1\. Because they don't want to spend a lot of time looking for developers -
it's far easier to find a Java developer than, say, a Ruby developer, simply
because there's so many of them. Also, because there is so many of them, in
all likelihood they will ask for standard wages whereas a developer with a
good knowledge of some lesser known language/technology might ask for a higher
pay because he knows his skills are in demand and the employer cannot easily
find somebody else with those skills for a lot less money.

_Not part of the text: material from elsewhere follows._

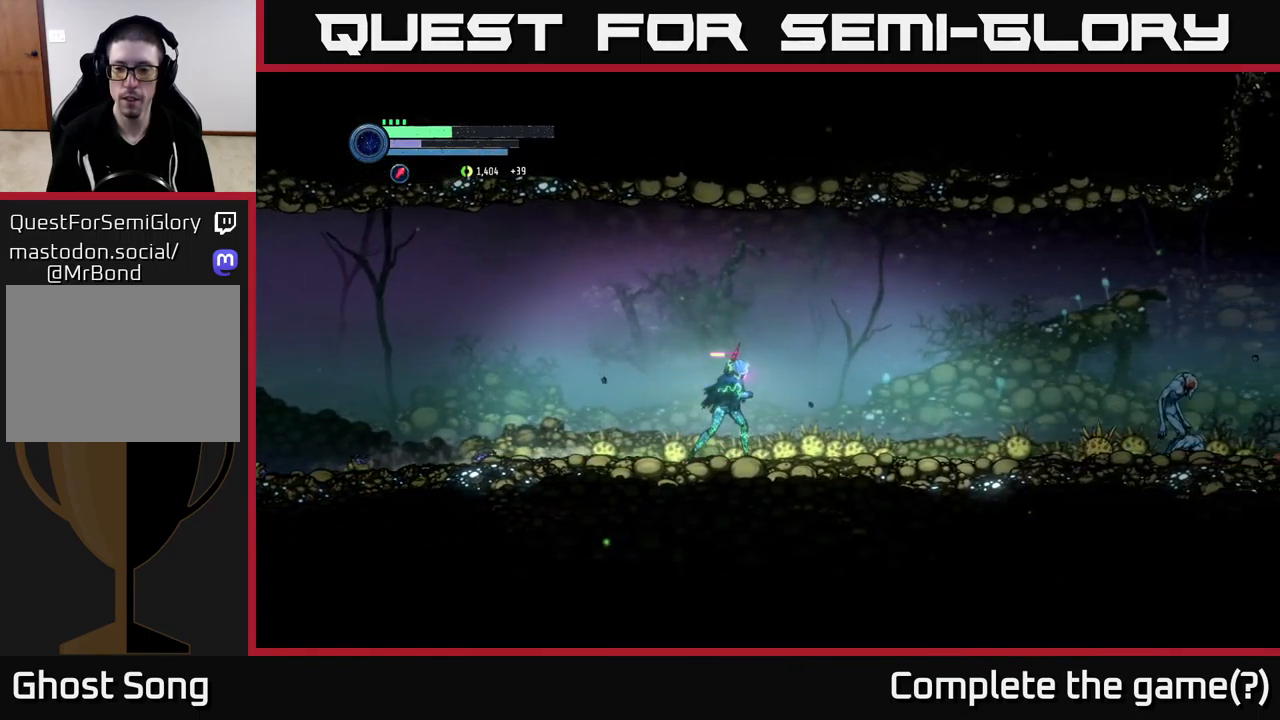
{"buttons": ["L2"], "left_stick": "right", "right_stick": "center", "events": [[217, "L2", "down"]]}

2\. For certain types of software there is no need to have _the best of the
best_. Average programmers are just fine for working on a standard CRUD
application. If you're Google and you're hiring people to work on your search
engine, then yes, you want to have the most brilliant minds out there, but if
you're a company that just needs somebody to maintain it's CRUD application
than you'll do just fine with an average developer, who'll be more than happy
to work for standard, average pay.

That being said, it's my opinion that, when hiring developers for work on an
enterprise app, it's probably best to hire those that have a good knowledge of
some enterprise-proven language like Java or C#, but with an interest in
languages such as Scala, Ruby or Python. This way you get the guy that knows
his way around an enterprise stack, but that's also not just a drone that
considers programming nothing more than a day job, you get somebody who
actually likes coding and frequently codes just for the fun of it.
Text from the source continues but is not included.